**Dataset excerpts:**
-- -- --

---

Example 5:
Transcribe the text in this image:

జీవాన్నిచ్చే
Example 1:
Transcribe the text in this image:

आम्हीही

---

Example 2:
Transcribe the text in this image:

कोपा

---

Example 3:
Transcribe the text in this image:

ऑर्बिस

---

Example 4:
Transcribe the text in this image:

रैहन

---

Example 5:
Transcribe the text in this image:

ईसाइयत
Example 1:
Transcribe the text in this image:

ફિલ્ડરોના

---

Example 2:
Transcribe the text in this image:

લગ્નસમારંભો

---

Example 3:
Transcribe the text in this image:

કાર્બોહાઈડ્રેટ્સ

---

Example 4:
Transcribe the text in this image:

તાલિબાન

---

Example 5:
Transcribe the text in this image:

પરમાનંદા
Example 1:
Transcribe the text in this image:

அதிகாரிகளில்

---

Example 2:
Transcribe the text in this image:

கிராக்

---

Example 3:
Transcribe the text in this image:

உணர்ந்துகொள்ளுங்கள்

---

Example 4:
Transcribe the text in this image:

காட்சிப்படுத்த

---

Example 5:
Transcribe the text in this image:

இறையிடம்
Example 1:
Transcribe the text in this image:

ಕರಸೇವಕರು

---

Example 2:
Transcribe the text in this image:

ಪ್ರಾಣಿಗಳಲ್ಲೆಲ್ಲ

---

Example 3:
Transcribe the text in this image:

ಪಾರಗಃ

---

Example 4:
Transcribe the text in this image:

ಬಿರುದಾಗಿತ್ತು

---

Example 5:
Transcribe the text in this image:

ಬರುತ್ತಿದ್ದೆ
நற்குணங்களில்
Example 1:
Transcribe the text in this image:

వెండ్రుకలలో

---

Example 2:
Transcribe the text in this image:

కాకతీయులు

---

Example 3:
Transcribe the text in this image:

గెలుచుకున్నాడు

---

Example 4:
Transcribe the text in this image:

-- -- --

**Try it:** All of the lines above need to be given again exactly.

**Solution to the exercise:**
---

Example 5:
Transcribe the text in this image:

జీవాన్నిచ్చే
Example 1:
Transcribe the text in this image:

आम्हीही

---

Example 2:
Transcribe the text in this image:

कोपा

---

Example 3:
Transcribe the text in this image:

ऑर्बिस

---

Example 4:
Transcribe the text in this image:

रैहन

---

Example 5:
Transcribe the text in this image:

ईसाइयत
Example 1:
Transcribe the text in this image:

ફિલ્ડરોના

---

Example 2:
Transcribe the text in this image:

લગ્નસમારંભો

---

Example 3:
Transcribe the text in this image:

કાર્બોહાઈડ્રેટ્સ

---

Example 4:
Transcribe the text in this image:

તાલિબાન

---

Example 5:
Transcribe the text in this image:

પરમાનંદા
Example 1:
Transcribe the text in this image:

அதிகாரிகளில்

---

Example 2:
Transcribe the text in this image:

கிராக்

---

Example 3:
Transcribe the text in this image:

உணர்ந்துகொள்ளுங்கள்

---

Example 4:
Transcribe the text in this image:

காட்சிப்படுத்த

---

Example 5:
Transcribe the text in this image:

இறையிடம்
Example 1:
Transcribe the text in this image:

ಕರಸೇವಕರು

---

Example 2:
Transcribe the text in this image:

ಪ್ರಾಣಿಗಳಲ್ಲೆಲ್ಲ

---

Example 3:
Transcribe the text in this image:

ಪಾರಗಃ

---

Example 4:
Transcribe the text in this image:

ಬಿರುದಾಗಿತ್ತು

---

Example 5:
Transcribe the text in this image:

ಬರುತ್ತಿದ್ದೆ
நற்குணங்களில்
Example 1:
Transcribe the text in this image:

వెండ్రుకలలో

---

Example 2:
Transcribe the text in this image:

కాకతీయులు

---

Example 3:
Transcribe the text in this image:

గెలుచుకున్నాడు

---

Example 4:
Transcribe the text in this image:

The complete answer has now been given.